Возвратившись с войском в Антиохию, Петроний написал императору письмо, сообщая, с какими трудностями он столкнулся, приводя массу аргументов в пользу отмены данного ему приказа и прося отставки в случае, если Гаю Цезарю будет угодно осуществить свой замысел любой ценой. Практически не сомневаясь, что Гай будет взбешен таким посланием, и зная не понаслышке о его жестокости, Петроний всерьёз опасался за свою жизнь, видя лишь две реальных возможности её сохранить.
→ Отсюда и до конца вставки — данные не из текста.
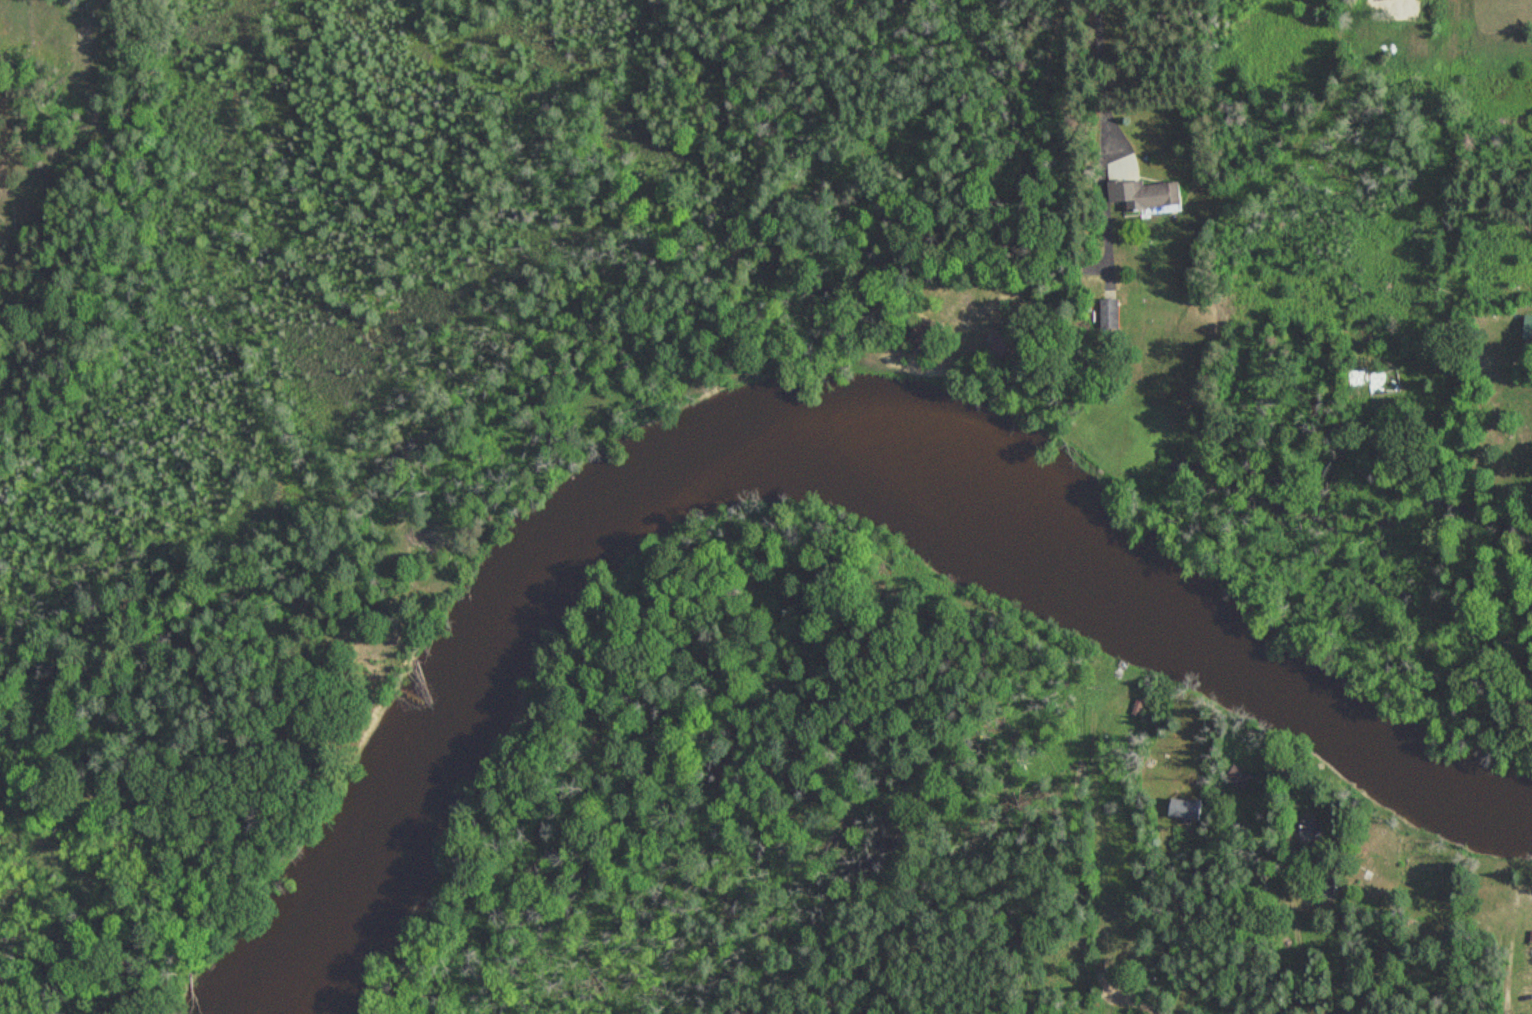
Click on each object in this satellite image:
building: (1403, 7)
road: (842, 172)
building: (1149, 194)
road: (1067, 200)
building: (1113, 314)
building: (1527, 327)
building: (1498, 329)
building: (930, 332)
river: (810, 448)
building: (1119, 710)
building: (1239, 779)
building: (1312, 830)
building: (1363, 860)
road: (1173, 913)
road: (1254, 930)
road: (1324, 950)
road: (1034, 976)
road: (1510, 976)
road: (1449, 985)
Одной, относительно легко осуществимой, казалось бегство в Армению, однако спасаться бегством Петроний считал не только недостойным, но и стратегически ошибочным шагом. Боевой опыт подсказывал ему, что единственное правильное решение - атаковать, подняв восточные легионы против ненавистного многим Гая, и только опасения за судьбу семьи, оставшейся в Риме, вынуждали временно воздержаться от бесповоротных решений.
Напряженное ожидание было внезапно прервано известием о смерти Гая от рук заговорщиков.
Восшедший на престол император Клавдий отменил все безумные приказы Калигулы, позволив Петронию разбить злополучные статуи, сделанные, кстати, из прекрасного коринфского мрамора, и использовать обломки для хозяйственных целей.
Через месяц после смерти Гая из Рима пришло задержавшееся в дороге письмо, доставленное,
наконец, адресату добросовестным курьером, в котором бывший император, словно зловещая тень,
восставшая из царства мертвых, выносил Петронию смертный приговор. Петроний хотел сперва это
письмо сжечь, но, подумав, решил сохранить в качестве доказательства ненависти Гая, которое могло
оказаться полезным при новом режиме.